Always present (required for positional chunk parsing to distinguish genesis from transfer TXs).
Examples: metadata hash, counter, status flag, IPFS CID.
Output Index Clarification
Understanding the distinction between genesisOutputIndex and currentOutputIndex is important for implementing transfers correctly:
genesisOutputIndex: The P2PKH output index in the genesis TX.
NFT Mode: 1-based, never changes. For batch/divisible tokens: 1..N or 1..S×D (where S = supply, D = divisibility). This value is embedded in each transfer's OP_RETURN to identify which specific fragment is being transferred.

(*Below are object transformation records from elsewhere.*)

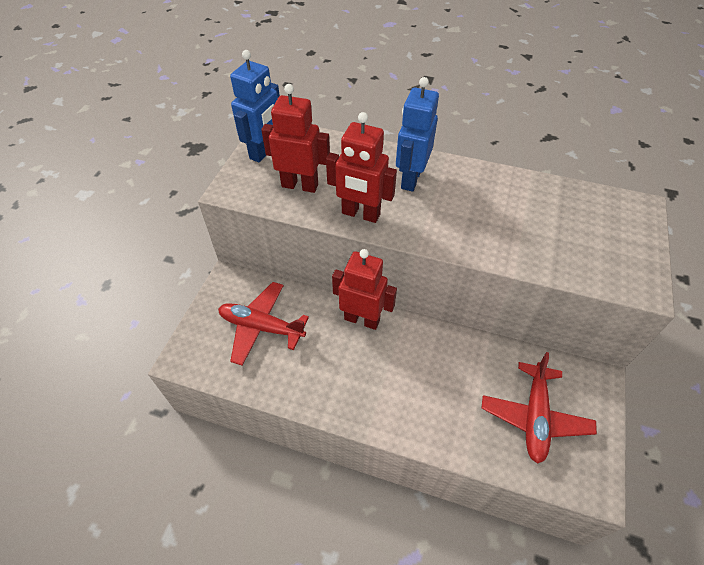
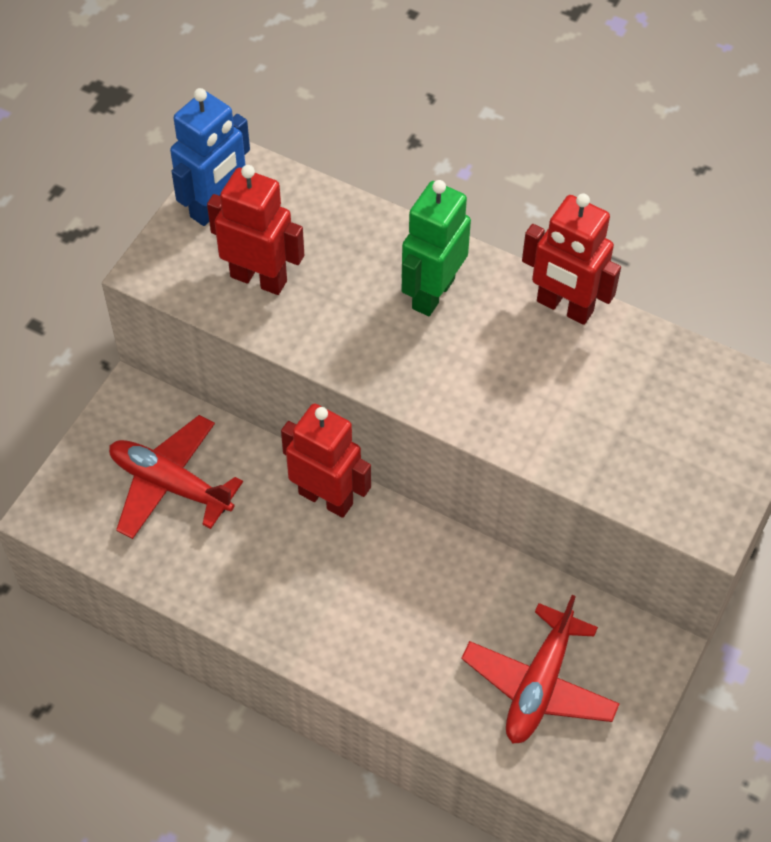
camera: 10 degrees right, 5 degrees up
red robot [326,112,397,223] -> red robot moved to [522,193,621,325]
blue robot [396,77,439,192] -> green robot [401,180,471,316]

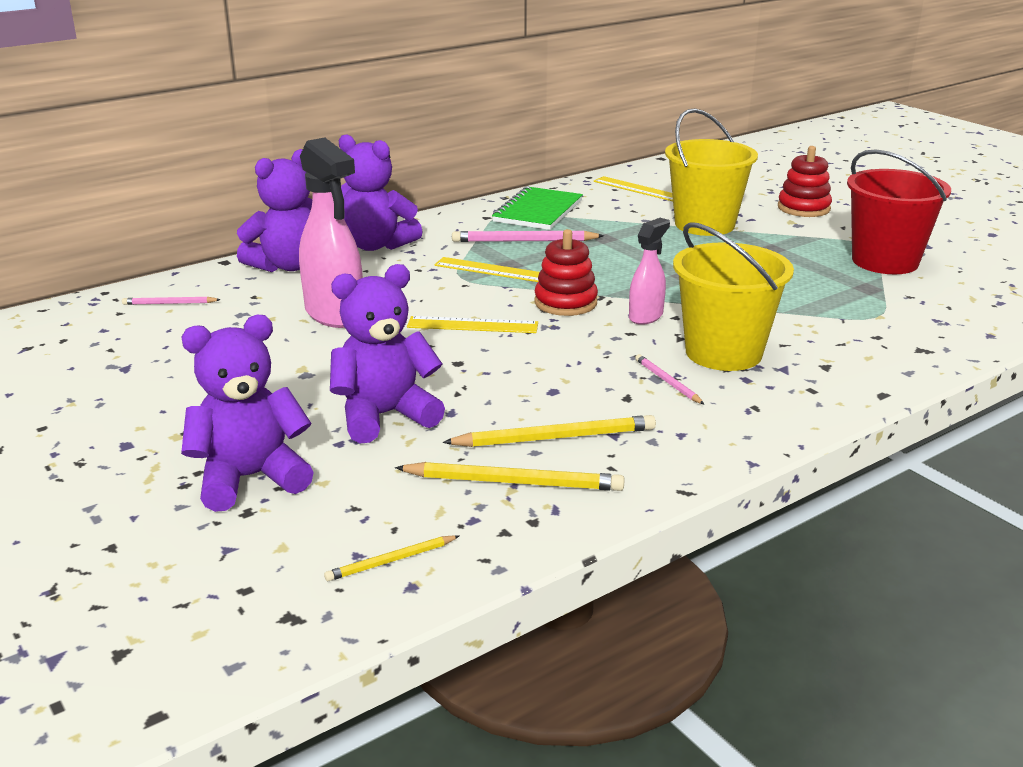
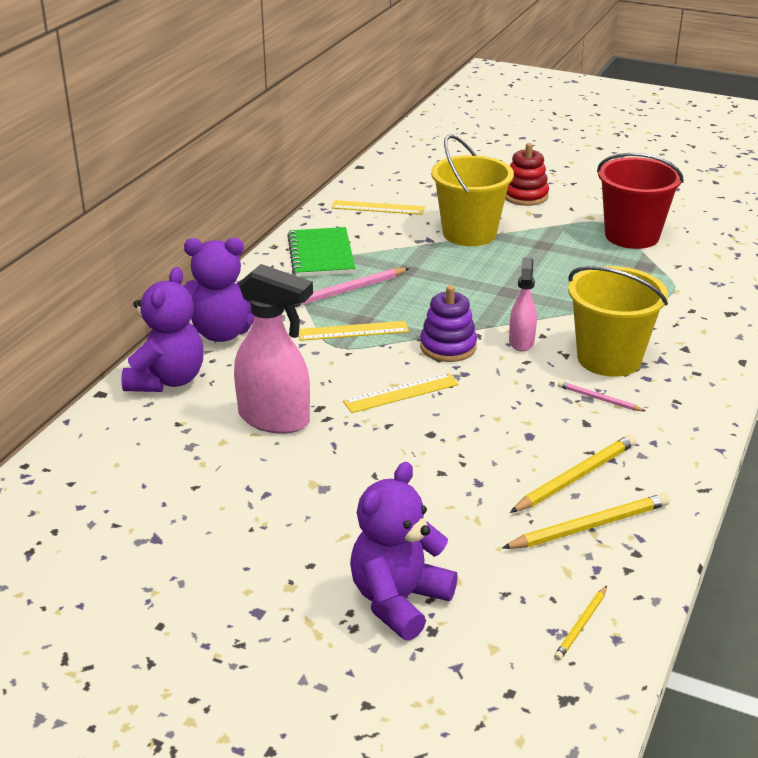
camera: 30 degrees left, 5 degrees up
pink pencil [122,297,221,305] -> none
purple teddy bear [330,264,445,443] -> none
red stacking toy [534,229,598,316] -> purple stacking toy [420,285,477,362]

Fungible Mode: Always 1. All UTXOs share the same Token ID regardless of their actual output index.
currentOutputIndex: The current UTXO's output index.
NFT Mode: In genesis TXs equals genesisOutputIndex. After first transfer: always 0 (P2PKH outputs in transfer TXs are always Output 0).
Fungible Mode: In genesis TXs: 1. After transfers: 0 (recipient) or 2 (change). Fee change outputs at index 2+ (genesis) or 3+ (transfer) are NOT token UTXOs.
This distinction is critical for NFT mode because fragments from divisible tokens cannot be distinguished after the first transfer without carrying genesisOutputIndex in the OP_RETURN. For fungible mode, the distinction ensures only valid token outputs are imported into the basket.